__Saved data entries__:

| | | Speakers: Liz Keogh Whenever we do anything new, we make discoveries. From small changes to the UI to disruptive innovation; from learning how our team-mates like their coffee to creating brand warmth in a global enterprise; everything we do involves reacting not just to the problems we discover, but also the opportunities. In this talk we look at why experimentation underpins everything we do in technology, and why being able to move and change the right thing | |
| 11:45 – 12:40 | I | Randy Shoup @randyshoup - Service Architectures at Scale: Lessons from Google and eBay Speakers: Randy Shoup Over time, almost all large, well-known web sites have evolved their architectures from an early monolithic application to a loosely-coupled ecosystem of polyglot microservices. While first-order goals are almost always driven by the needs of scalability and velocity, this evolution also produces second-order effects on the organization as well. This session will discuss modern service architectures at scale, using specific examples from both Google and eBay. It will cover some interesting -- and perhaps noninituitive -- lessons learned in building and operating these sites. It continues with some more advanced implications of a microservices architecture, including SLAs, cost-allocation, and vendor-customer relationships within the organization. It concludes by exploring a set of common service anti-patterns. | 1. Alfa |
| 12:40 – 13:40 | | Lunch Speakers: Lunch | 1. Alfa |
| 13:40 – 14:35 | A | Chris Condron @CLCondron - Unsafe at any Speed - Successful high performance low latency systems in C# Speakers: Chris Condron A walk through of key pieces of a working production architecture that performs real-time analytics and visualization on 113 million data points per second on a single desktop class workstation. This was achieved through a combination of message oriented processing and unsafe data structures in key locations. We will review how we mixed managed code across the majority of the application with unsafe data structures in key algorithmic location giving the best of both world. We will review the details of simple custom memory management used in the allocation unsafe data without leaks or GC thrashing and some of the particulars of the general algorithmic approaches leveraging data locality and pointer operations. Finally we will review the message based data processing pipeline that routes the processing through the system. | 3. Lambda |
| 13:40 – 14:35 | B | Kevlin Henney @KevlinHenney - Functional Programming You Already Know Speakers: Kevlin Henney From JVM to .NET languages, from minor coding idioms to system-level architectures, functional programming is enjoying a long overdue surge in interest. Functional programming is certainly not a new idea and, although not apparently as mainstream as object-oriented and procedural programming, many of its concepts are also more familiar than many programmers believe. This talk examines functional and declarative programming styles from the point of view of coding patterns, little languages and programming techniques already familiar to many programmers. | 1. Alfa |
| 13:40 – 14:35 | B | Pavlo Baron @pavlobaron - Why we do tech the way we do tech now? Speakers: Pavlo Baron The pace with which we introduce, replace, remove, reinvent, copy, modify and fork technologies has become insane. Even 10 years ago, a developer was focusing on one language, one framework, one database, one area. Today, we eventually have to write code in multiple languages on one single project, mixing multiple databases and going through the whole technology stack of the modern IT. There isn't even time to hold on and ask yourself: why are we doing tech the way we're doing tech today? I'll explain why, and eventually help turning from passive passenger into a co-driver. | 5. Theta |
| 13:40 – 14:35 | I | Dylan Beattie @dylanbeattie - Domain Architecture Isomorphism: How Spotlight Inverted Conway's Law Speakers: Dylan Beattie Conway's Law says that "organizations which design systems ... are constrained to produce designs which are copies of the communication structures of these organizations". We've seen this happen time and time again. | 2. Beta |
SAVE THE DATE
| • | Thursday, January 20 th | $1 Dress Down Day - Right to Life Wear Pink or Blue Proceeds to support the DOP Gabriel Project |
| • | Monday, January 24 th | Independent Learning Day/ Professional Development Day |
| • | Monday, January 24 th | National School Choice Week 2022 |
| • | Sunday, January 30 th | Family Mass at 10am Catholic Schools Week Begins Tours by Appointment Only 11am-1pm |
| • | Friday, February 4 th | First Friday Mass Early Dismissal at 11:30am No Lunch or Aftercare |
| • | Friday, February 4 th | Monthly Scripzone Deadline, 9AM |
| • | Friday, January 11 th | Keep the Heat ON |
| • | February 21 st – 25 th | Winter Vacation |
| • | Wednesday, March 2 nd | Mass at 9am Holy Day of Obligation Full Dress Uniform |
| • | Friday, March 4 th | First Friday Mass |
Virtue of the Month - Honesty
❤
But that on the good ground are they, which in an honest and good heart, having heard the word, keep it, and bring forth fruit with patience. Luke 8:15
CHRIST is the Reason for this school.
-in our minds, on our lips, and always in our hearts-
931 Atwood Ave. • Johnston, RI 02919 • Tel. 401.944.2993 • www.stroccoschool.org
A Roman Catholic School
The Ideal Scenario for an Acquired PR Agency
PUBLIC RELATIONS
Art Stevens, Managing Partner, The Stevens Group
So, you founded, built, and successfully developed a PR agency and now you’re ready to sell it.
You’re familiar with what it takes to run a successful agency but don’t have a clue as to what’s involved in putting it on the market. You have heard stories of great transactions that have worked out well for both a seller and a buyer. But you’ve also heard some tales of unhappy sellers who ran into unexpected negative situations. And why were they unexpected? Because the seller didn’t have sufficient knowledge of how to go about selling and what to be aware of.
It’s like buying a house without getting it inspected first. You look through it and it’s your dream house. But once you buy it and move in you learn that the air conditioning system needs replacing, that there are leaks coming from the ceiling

__Aim of the task__:
The response must hold only the lines above from the line with "Friday Mass |" through the line with "A Roman Catholic School", each copied exactly, both ends kept.

__Solution to this task__:
| • | Friday, March 4 th | First Friday Mass |
Virtue of the Month - Honesty
❤
But that on the good ground are they, which in an honest and good heart, having heard the word, keep it, and bring forth fruit with patience. Luke 8:15
CHRIST is the Reason for this school.
-in our minds, on our lips, and always in our hearts-
931 Atwood Ave. • Johnston, RI 02919 • Tel. 401.944.2993 • www.stroccoschool.org
A Roman Catholic School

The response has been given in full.